En otra época, cuando era más joven, Ernesto se habría encolerizado. Aquella estigmatización, aquel odio tan extremo lo habría vuelto loco. Sin embargo, ahora, tras años de escuchar las mismas palabras, los mismos argumentos, se había vuelto completamente insensibilizado. Ya no surtía efecto alguno en él. Tenía el alma tan apagada, tan entumecida, que ya no tenía significado.
—No. Simplemente no. La gente con propiedades, terreno, capital no la ganó sólo trabajando. La ganó siendo dueños de empresas, de porcentajes de empresas, que maximizan beneficios pagando poco por muchas horas, empujando a sus trabajadores al borde de la muerte, siendo parte de una maquinaria indiferente a la miseria humana, en la que o pagas el precio que les genera riquezas, o te morís de hambre.
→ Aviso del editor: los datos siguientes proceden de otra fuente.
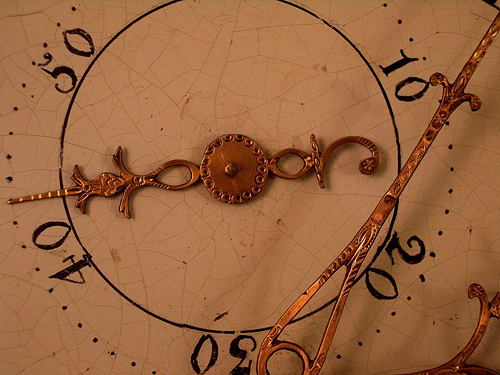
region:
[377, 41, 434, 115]
number 10 printed out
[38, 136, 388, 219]
The dial is golf.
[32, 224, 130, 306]
The numbers are black.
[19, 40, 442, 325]
The circle is black.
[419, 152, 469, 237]
The dots are black.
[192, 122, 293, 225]
The circle is gold.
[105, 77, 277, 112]
The background is tan.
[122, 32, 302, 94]
The background is cracked.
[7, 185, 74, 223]
The dial is pointy.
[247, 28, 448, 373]
The decoration is gold.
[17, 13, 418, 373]
The numbers are counting by 10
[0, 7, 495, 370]
the face of an old clock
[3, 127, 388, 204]
the pointer is brass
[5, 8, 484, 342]
the background is marble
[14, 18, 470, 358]
the background is cracked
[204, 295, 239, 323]
a mark on the marble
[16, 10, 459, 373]
the numbers are black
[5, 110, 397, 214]
pointer just past 40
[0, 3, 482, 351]
dots show minutes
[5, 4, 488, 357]
dots behind the numbers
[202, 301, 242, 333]
speck on the marble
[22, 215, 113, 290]
the number forty in black paint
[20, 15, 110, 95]
the number fifty in black paint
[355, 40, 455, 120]
the number ten in black paint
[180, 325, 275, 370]
the number thirty in black paint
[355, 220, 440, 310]
the number twenty in black paint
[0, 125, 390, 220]
a clock hand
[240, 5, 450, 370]
part of a clock hand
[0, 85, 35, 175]
a gradient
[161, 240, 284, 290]
antique paint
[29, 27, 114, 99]
Number 50 on clock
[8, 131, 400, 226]
Golden dial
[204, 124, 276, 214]
Golden circle in middle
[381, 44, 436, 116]
Number 10 on clock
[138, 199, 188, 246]
Small cracks in the face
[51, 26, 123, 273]
Part of circle's edge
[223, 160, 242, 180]
Little protuberance in center of circle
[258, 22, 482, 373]
Another golden dial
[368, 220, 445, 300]
Number 20 on the clock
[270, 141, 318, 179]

Si venís de una familia de pocos ingresos, si te despidieron del trabajo y te costó encontrar otro, incluso si trabajás pero el salario es una miseria y no tenés mejores opciones, te quedás sin ropa, sin alimento, sin vivienda, sin educación, sin servicio médico. Los ricos abandonan a los pobres; o los explotan, o los dejan morir. Ese es el sistema de justicia que vos defendés.
—A mí sólo me suena a que estás resentido.
Ernesto no dijo una palabra más. El policía tampoco. Volvió a su auto y se alejó. Ernesto se sentó en el mismo lugar donde se encontraba antes de ser interrumpido. Estaba cansado. Siempre lo mismo. No importaba cuánto se defendiera, cuánto defendiera a sus hermanos, siempre terminaba igual. Era como si no existiera salida. Sentía que ya era momento de aceptarlo. Se sentía frío, despegado de el mundo que antes tanto amaba. Por alguna razón, volvió a llorar. Un llanto largo, incómodo, feo. Un llanto como cuando era niño. Sentía las lágrimas congelarse al caer. Al parecer no estaba tan insensibilizado como creía. Su ilusión, su esperanza, estaba acabándose. Nunca pensó que dolería tanto.